The customer application is composed by two services (microservices). The first one works as a generator transaction simulator. It simulate clients that generate transaction around the world, and it is also a consumer because it simulates a client that wants to know if its transactions are fraud or not. The other one is a detector, it must classify the transactions and tells its prediction so it works as either a kafka consumer and a kafka producer. The detetector exploits a prediction model pre-trained with historically label data. It is composed by a deep-neural network (composed by linear hidden layer) built by using pytorch. The detector is able to re-train the model in real-time, without stopping the prediction service. Indeed, when a number of transactions are done the train dataset is refresh with new data and label, in order to train a new model. When a new model is available, the detector loads and uses it for the prediction phase.
The data preprocessing is done by using Spark and is implemented on the detector microservice.
Install This fraud transaction system is fully containerised. You will need Docker and Docker Compose for running it.
Below the sequentially steps needed to run the system.
Locally:
- run the start.py script (this will create all the system directory and the splits the dataset.)
Docker steps:
- Create a Docker network: $ docker network create kafka-net-fraud
Quickstart
- Spin up the local single-node Kafka cluster: $ docker-compose -f docker-compose.kafka.yml up -d
- Check the cluster is up and running: $ docker-compose -f docker-compose.kafka.yml logs -f broker | grep "started"

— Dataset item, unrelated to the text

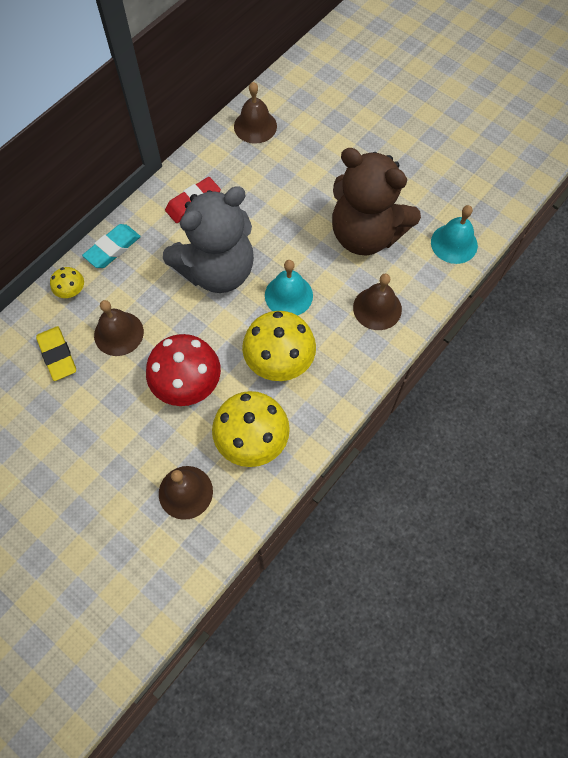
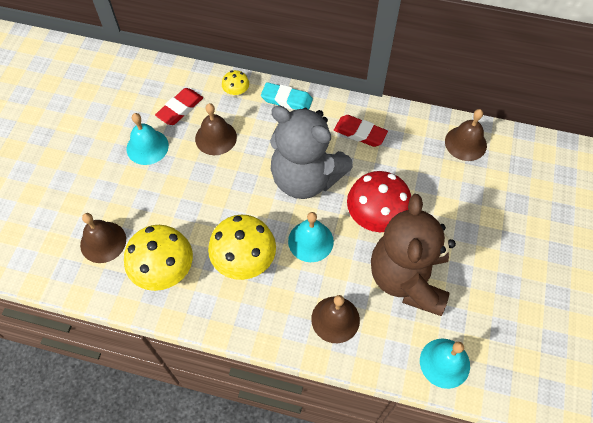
camera: 65 degrees right, 5 degrees down
yellow eraser [36,326,76,381] -> red eraser [155,88,203,125]
red mushroom [146,334,221,406] -> red mushroom moved to [347,171,411,232]
none -> turquoise bell [126,113,169,165]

- Start the transaction generator and the fraud detector: $ docker-compose up -d
Shut down
- To stop the transaction generator and the fraud detector: $ docker-compose down
- To stop the Kafka cluster: $ docker-compose -f docker-compose.kafka.tml down
- To remove the Docker network (if you execute this step you will need to recreate the network): $ docker network rm kafka-net-fraud
N.B: The system has been tested by using a free dataset available on the url: https://www.kaggle.com/mlg-ulb/creditcardfraud To run it, you should download this dataset, or use a your personal dataset.
Enjoy it and feel free to share/improve it!